▶ _Goals_:
1. Decide whether each statement below agrees with the article on Francis Beckwith and the Evangelical Theological Society, answering yes or no and quoting the deciding words of the article. (a) Beckwith gave up the presidency of the ETS but remained a member of the organization. (b) Hassell Bullock is identified as the acting president of the ETS. (c) The Council of Trent took place in the 16th century.
2. Carry on the article about Francis Beckwith and the Evangelical Theological Society, starting right after its final sentence.

▶ _Page excerpt_:
- - - - -
There's No Such Thing as a Catholic Evangelical

Recently, Francis Beckwith, a respected philospher at Baylor University in Waco, Texas, announced his return to the Roman Catholic Church. That is interesting enough, given that Baylor is the flagship school of Texas Baptists. But Beckwith simultaneously resigned from the presidency of the Evangelical Theological Society (ETS), and later resigned from the organization entirely.

His reported reason for the latter move was apprehension about the contentious nature of the ETS, which has been roiled by sometimes-vituperative controversies–most recently over so-called open theism (a new form of evangelical theology, promulgated by Clark Pinnock, John Sanders, Greg Boyd, and others, that suggests that the future is “open” because even God does not know it for certain).

According, however, to the acting president of the ETS, Hassell Bullock of Wheaton College, Illinois, the main issue was simply that Beckwith, as a Roman Catholic, could no longer subscribe to the ETS’s statement of faith, which includes the following clause: “the Bible alone and the Bible in its entirety, is the Word of God written and is therefore inerrant in the autographs.”

Orthodox Roman Catholics certainly should affirm that “the Bible in its entirety is the Word of God written,” and they do. Catholic theologians from Thomas Aquinas to Benedict XVI would agree–and they would probably agree with something approaching inerrancy (the conviction that the Bible is without error), once carefully defined.

But no good Catholic would settle for “the Bible alone” as “the Word of God written.” For at least since the Council of Trent in the 16th century, which formalized Roman Catholic doctrine in the face of Protestant provocation, and again in the Second Vatican Council (1962-65), the Roman Catholic Church championed Tradition as an equally authoritative revelation from God.
- - - - -
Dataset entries
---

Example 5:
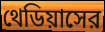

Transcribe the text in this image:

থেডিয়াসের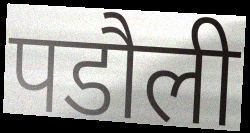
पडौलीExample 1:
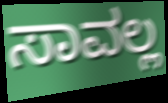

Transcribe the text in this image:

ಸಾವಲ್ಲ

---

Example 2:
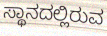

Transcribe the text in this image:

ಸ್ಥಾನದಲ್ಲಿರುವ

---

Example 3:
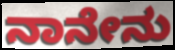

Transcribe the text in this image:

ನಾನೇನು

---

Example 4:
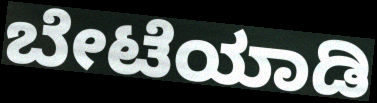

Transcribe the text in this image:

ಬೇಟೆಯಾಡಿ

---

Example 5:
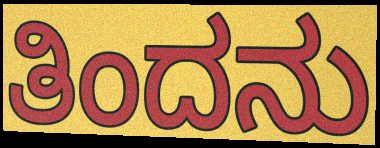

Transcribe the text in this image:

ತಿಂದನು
- - - - -
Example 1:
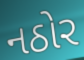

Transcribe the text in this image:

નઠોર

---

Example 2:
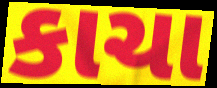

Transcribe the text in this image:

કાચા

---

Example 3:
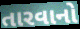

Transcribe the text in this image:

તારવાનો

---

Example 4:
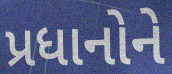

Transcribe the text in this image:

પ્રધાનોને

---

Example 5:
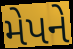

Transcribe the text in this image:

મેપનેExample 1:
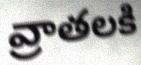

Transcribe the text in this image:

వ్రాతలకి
- - - - -
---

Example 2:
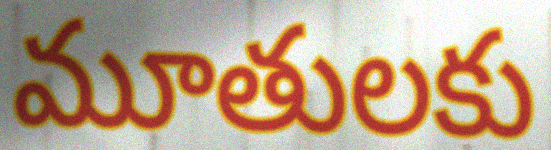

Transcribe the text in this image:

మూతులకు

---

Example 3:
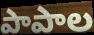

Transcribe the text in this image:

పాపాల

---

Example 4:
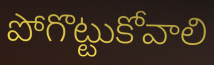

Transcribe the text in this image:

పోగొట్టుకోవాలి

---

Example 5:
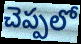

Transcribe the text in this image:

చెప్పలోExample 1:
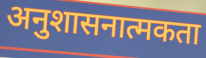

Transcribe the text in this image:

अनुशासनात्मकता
- - - - -
▶ _Results for each task_:
1.
(a) No: "and later resigned from the organization entirely."
(b) Yes: "the acting president of the ETS, Hassell Bullock of Wheaton College, Illinois"
(c) Yes: "the Council of Trent in the 16th century"

2.
(“Tradition” is understood here as the authoritative pronouncements of church councils, popes, eminent theologians, and others whom the Holy Spirit has directed to provide revelation to the Church beyond that contained in the Bible.)

This distinction is well understood by both sides of the Protestant-Catholic divide. That’s why the Catholic councils say so, and that’s why classical Protestant confessions and contemporary evangelical statements of faith say so.

What’s odd is that Professor Beckwith didn’t seem to think there was a problem here. He seems to have thought he could stay on as president of the ETS even after his move back to Catholicism, and then quietly leave office. He also seems to have thought that he could remain a member of ETS.

Up here in Canada in the mid-1990s, the late historian of Canadian religion, George Rawlyk of Queen’s University, notoriously announced that he and the Angus Reid polling company had found what Rawlyk called “Catho-Evangelicals,” people who held to evangelical beliefs within the Roman Catholic Church. This discovery caused something of a stir in the media, but it was a simple, and important, mistake.

The pollsters had failed to distinguish between belief in the Bible as the Word of God written–which, again, any good Catholic would affirm–and belief in the Bible as uniquely authoritative as a text–which, again, no good Catholic should affirm.

Yes, Catholics can be “evangelical” in the fundamental sense of believing and preaching and living the “evangel”–the good news of salvation in Jesus Christ. Even though I have many and deep disagreements with it, I gladly recognize Roman Catholicism as genuine Christianity (although I doubt that any Roman Catholics have been nervously waiting for my endorsement).

But if we take “evangelical” as a noun, to denote those Christians who stand in the tradition of the eighteenth-century revivals and who belong today to the international fellowship of evangelical churches, organizations, and individuals, then there is simply no such thing as a Catholic evangelical.

Someone who belongs to the Catholic Church and in fact espouses truly evangelical beliefs therefore is an evangelical, of course, but not a Catholic: The two categories are simply mutually exclusive. The Roman Catholic Church says so, Protestant churches say so, and the ETS says so. It’s odd that anyone would say otherwise, therefore, but apparently some people still do….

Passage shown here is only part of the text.